BEGIN INFORMATION PROVIDED

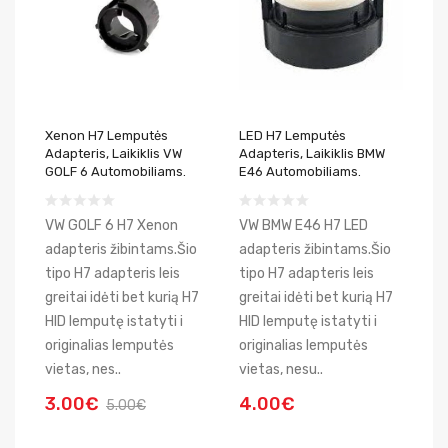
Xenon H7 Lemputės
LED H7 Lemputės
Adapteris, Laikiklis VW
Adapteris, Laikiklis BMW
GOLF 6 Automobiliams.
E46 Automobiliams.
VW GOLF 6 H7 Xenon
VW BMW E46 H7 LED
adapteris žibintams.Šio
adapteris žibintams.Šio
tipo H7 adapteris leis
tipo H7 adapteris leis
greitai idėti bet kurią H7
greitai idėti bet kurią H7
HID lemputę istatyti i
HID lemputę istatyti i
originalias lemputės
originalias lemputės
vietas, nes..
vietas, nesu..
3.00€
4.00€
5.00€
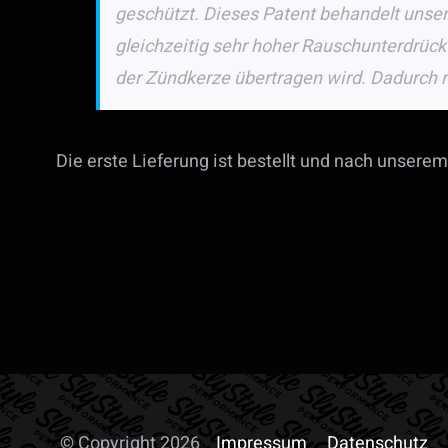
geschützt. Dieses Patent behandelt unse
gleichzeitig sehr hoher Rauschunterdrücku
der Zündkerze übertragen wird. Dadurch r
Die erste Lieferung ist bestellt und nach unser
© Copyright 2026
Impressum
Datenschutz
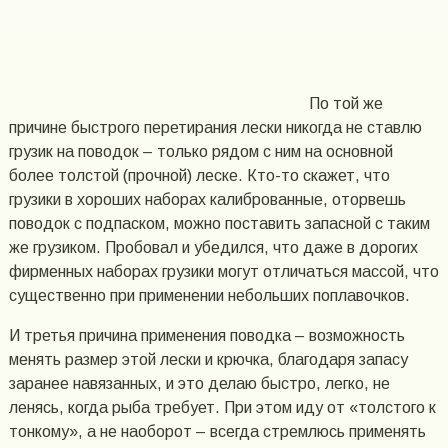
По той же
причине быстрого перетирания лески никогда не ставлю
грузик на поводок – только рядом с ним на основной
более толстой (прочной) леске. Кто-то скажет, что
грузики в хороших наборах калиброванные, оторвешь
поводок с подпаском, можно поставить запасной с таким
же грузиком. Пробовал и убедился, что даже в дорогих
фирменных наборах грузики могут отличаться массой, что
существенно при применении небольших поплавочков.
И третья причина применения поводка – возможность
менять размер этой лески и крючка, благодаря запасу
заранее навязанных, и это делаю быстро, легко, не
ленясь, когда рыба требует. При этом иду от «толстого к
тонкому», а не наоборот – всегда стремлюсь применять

END INFORMATION PROVIDED
BEGIN INFORMATION PROVIDED

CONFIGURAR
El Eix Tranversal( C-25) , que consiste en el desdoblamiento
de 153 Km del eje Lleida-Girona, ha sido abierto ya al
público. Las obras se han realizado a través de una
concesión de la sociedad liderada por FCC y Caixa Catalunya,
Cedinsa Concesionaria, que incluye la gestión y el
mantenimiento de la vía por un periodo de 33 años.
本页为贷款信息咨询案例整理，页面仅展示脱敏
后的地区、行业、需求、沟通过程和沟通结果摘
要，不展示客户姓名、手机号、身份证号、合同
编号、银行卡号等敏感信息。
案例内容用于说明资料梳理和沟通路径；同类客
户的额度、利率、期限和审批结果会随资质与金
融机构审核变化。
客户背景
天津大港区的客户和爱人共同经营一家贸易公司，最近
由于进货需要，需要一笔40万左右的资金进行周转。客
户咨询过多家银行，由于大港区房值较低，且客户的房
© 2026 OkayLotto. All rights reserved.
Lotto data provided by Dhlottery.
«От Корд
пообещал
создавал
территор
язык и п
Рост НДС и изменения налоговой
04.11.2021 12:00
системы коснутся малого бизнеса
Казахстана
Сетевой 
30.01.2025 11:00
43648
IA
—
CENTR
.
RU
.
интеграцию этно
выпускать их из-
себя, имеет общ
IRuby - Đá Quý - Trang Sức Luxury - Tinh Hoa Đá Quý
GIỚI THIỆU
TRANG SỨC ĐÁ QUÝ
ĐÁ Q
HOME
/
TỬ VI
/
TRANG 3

END INFORMATION PROVIDED

_WHAT TO DO_: With the pictures left out, write out exactly the lines above from the one containing "Xenon H7 Lemputės" through the one containing "geschützt. Dieses Patent behandelt unse".

_YOUR SOLUTION_:
Xenon H7 Lemputės
LED H7 Lemputės
Adapteris, Laikiklis VW
Adapteris, Laikiklis BMW
GOLF 6 Automobiliams.
E46 Automobiliams.
VW GOLF 6 H7 Xenon
VW BMW E46 H7 LED
adapteris žibintams.Šio
adapteris žibintams.Šio
tipo H7 adapteris leis
tipo H7 adapteris leis
greitai idėti bet kurią H7
greitai idėti bet kurią H7
HID lemputę istatyti i
HID lemputę istatyti i
originalias lemputės
originalias lemputės
vietas, nes..
vietas, nesu..
3.00€
4.00€
5.00€
geschützt. Dieses Patent behandelt unse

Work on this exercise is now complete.